The Governor of the Bank of Finland is a member of the Governing Council of the ECB, and therefore the Bank of Finland participates in the decision-making of the Eurosystem at the highest level. The members of the Governing Council are the governors of the euro area national central banks (NCBs) and the six members of the ECB’s Executive Board. The members are not allowed to pursue national interests; they must consider the best interests of the euro area as a whole.
At the beginning of 2015, a system of rotating voting rights was introduced for the Governing Council of the ECB. In the rotation system, euro area countries are divided into two groups according to the size of their economies, and in each group the voting rights rotate among the central bank governors.

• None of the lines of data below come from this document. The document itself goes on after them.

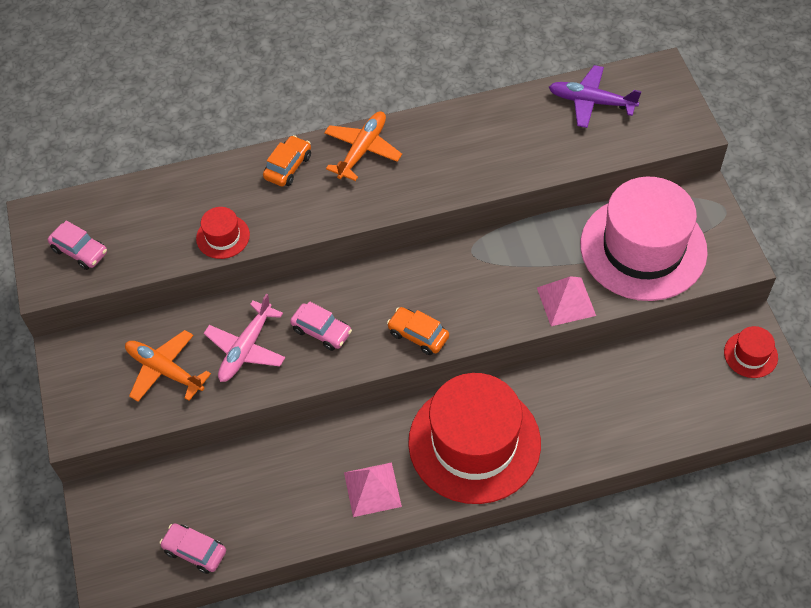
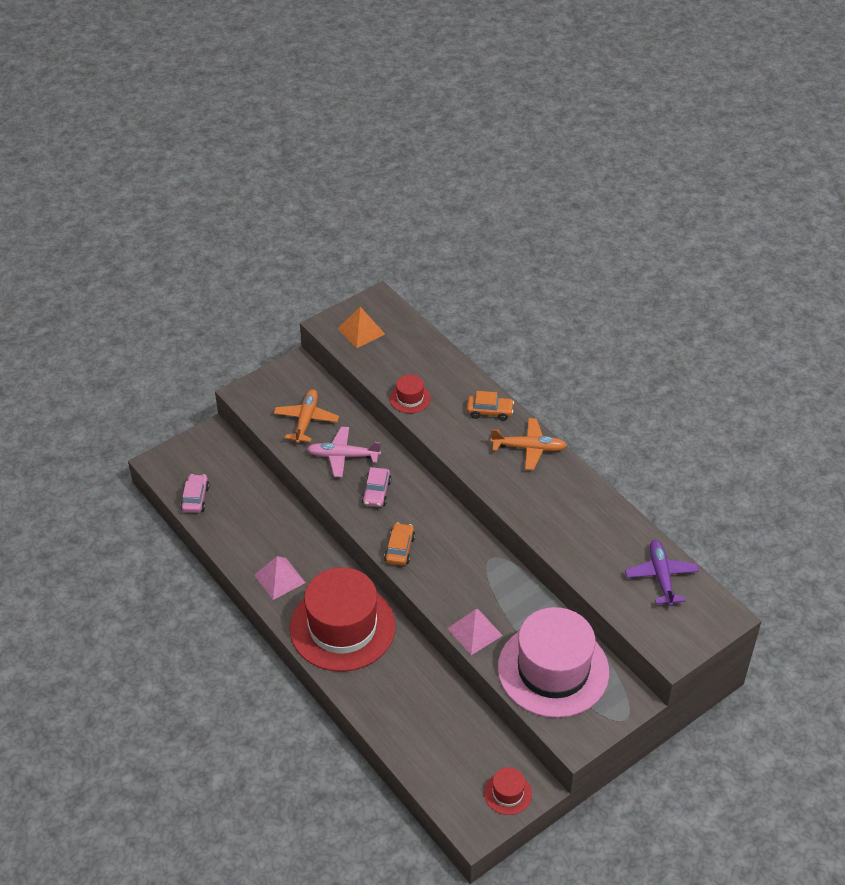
camera: 65 degrees right, 10 degrees down
pink car [48,221,107,270] -> orange pyramid [338,307,385,348]

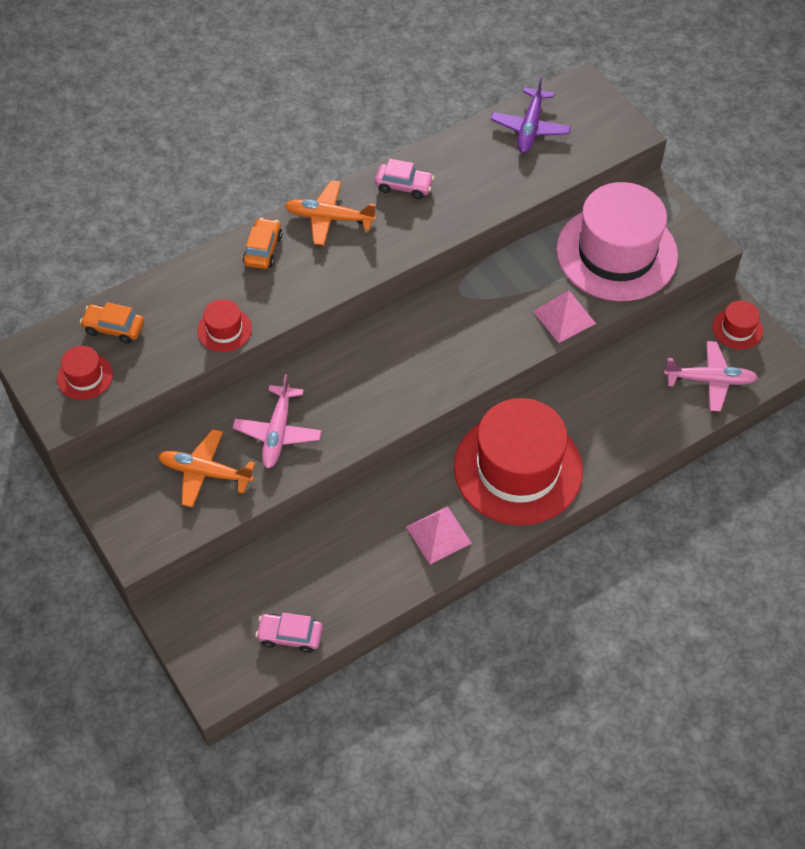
camera: 85 degrees left, 10 degrees up
orange pyramid [338,307,385,348] -> red hat [57,346,113,400]
pink car [362,467,392,507] -> pink car moved to [375,159,434,199]
orange car [384,523,415,565] -> orange car moved to [80,302,144,344]
orange plane [490,418,567,470] -> orange plane turned 90 degrees counterclockwise [285,180,376,246]
purple plane [625,540,699,606] -> purple plane turned 75 degrees counterclockwise [491,76,571,153]
none -> pink plane [664,341,758,412]

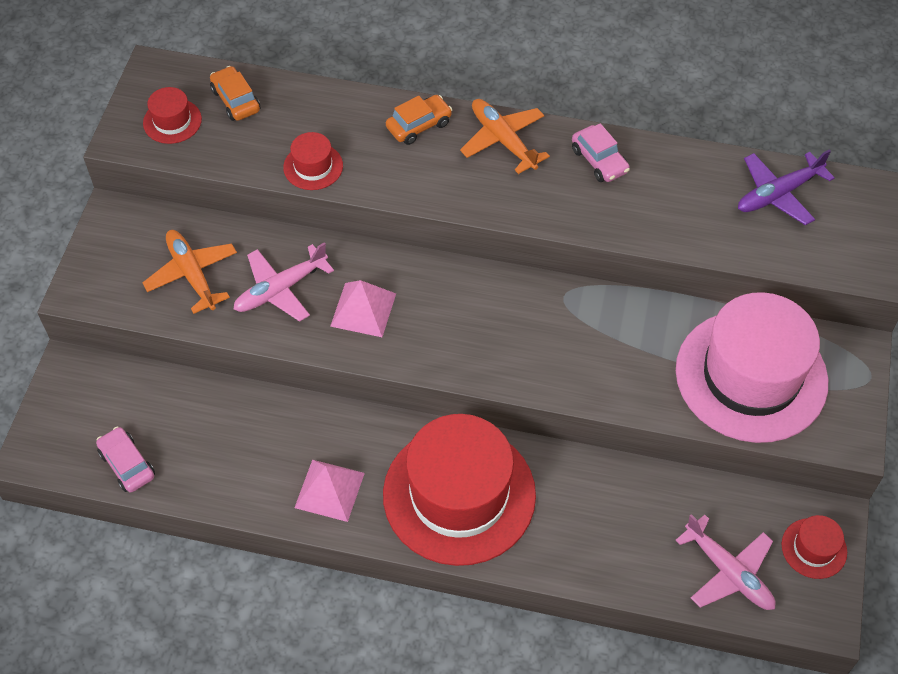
camera: 45 degrees right, 0 degrees up
pink pyramid [533,291,596,343] -> pink pyramid moved to [330,280,396,337]

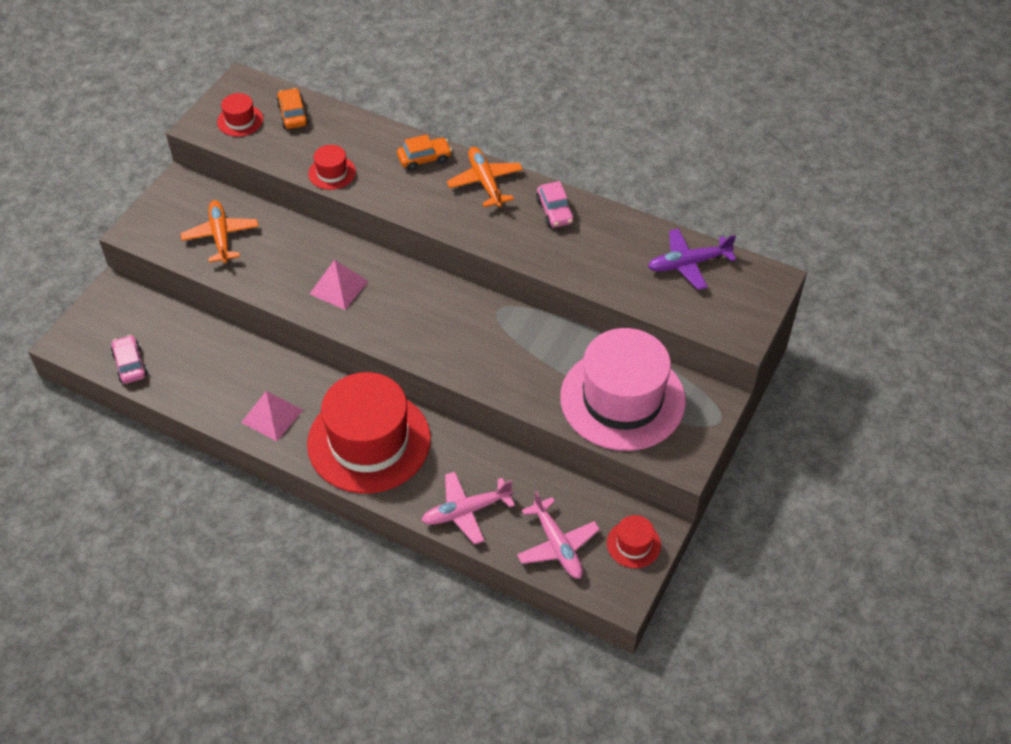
camera: 15 degrees right, 5 degrees down
pink plane [234,242,334,322] -> pink plane moved to [421,472,515,545]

All governors continue to attend the meetings of the Governing Council of the ECB and have the right to speak at the meetings. The Governing Council takes all monetary policy decisions. Monetary policy meetings are held according to a six-week cycle, effective since the beginning of 2015. The Governing Council may make monetary policy decisions at any time, even outside of scheduled meetings.
At its monetary policy meetings, the Governing Council decides on the stance of monetary policy required to maintain price stability in the euro area. Monetary policy decisions may relate to both standard monetary policy, such as the key ECB interest rates, and non-standard monetary policy measures, such as asset purchases.
The most important of the key ECB interest rates is that on the main refinancing operations (MROs). The Governing Council also decides on the interest rates for the standing facilities, i.e. the marginal lending facility and the deposit facility. Short-term market rates follow movements in the key interest rates. Non-standard monetary policy measures can make a contribution to the transmission of monetary policy and ease the monetary policy stance in a situation where the key interest rates are at their lower bound.
After each monetary policy meeting, the ECB holds a press conference in which the President of the ECB explains the rationale for the monetary policy decision. A decision on monetary policy does not necessarily mean a change in the policy.
The introductory statement by the President of the ECB covers all key factors on which the Governing Council decision is based. The President first explains the economic analysis, and then proceeds to the monetary analysis. In addition, the statement includes a brief overview of economic projections and provides information on monetary policy operations and bank liquidity. The introductory statement also includes assessments of fiscal policies and structural reforms in the euro area countries.
After reading the introductory statement, the President takes questions from the media. On the basis of the President’s answers, market participants try to predict the direction of forthcoming monetary policy decisions. A tight monetary policy stance is termed ‘hawkish’ and a more relaxed stance ‘dovish’. The Governing Council of the ECB may also inform the audience of future monetary policy. The aim of this forward guidance, as it is called, is to manage expectations of monetary policy and hence strengthen the impact of non-standard monetary policy measures.
The transparency of monetary policy decisions was enhanced at the beginning of 2015 when the ECB started publishing accounts of discussions at the Governing Council’s monetary policy meetings. The accounts are released four weeks after each meeting, before the next monetary policy meeting. The minutes of the meetings are drafted separately and enter the public domain only after 30 years.
As an active contributor to monetary policy decisions, the Bank of Finland plays two important roles. On one hand, it represents Finnish monetary policy expertise and knowledge of the Finnish economy within the Eurosystem. On the other hand, it explains in Finland how the single monetary policy affects the national economy and what it means for economic decision-making in Finland.
Bank of Finland experts assess economic developments and policies in the euro area and Finland and compile related background information and forecasts. The Bank also develops and upgrades tools used in forecasting and other economic analyses, such as macroeconomic models.